▶ Page text
◇ ◇ ◇ ◇
From the Editor's Chair | v. 26

12 August 2008

Amid the summer doldrums when half the industry disappears on holiday, last week still managed to produce some weighty news items.

Perhaps the most eye-catching development was Ladbrokes' deal with Microgaming Software Systems Ltd. -- well, both the deal itself, and what it represents for the European online poker industry.

Analysts whom I spoke with were mixed on the tie-up. Global Betting and Gaming Consultants told me the deal was done primarily in the interests of boosting liquidity, while another analyst, who wished not to be named, was less excited on the legal risks it presents to Ladbrokes.

While the bookie will not take United States wagers from Microgaming players on the network, the fact remains that the Justice Department, which has a well-documented history of prosecutorial zeal, would be just as happy to stamp aiding and abetting on this one.

From an outsider's perspective, the Ladbrokes decision, if nothing else, certainly comes as a head-scratcher. The company has been a major, outspoken and effective cog in the European Case-Law Machine; my guess would be, however, that it is not attempting an indirect challenge to United States policy with the Microgaming move.
◇ ◇ ◇ ◇
▶ Records supplied
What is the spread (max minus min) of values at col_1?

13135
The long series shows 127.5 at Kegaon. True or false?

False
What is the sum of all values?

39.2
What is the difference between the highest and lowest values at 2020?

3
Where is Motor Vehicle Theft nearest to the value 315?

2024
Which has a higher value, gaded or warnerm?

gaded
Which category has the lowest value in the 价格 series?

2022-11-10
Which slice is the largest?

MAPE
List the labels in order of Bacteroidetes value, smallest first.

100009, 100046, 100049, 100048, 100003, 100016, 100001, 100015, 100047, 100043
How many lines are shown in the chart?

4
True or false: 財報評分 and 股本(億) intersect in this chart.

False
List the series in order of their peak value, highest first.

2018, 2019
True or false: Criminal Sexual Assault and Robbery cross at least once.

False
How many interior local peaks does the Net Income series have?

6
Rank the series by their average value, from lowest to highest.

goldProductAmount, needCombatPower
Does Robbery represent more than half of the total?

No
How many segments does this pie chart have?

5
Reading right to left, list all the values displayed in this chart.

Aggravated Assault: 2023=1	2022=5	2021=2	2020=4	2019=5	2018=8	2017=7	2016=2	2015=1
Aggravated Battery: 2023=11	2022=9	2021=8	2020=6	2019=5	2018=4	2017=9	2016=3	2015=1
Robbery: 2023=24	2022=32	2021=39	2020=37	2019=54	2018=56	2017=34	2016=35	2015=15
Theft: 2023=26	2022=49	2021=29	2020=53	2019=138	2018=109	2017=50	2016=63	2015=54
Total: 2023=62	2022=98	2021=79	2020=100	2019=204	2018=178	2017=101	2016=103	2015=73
◇ ◇ ◇ ◇
▶ Required actions
1. According to the editor's column, with which company did Ladbrokes strike a deal?
2. Reproduce the editor's column verbatim, everything from "From an outsider's" down to "the Microgaming move.".

▶ Answers for this exercise
1. Microgaming Software Systems Ltd.

2.
From an outsider's perspective, the Ladbrokes decision, if nothing else, certainly comes as a head-scratcher. The company has been a major, outspoken and effective cog in the European Case-Law Machine; my guess would be, however, that it is not attempting an indirect challenge to United States policy with the Microgaming move.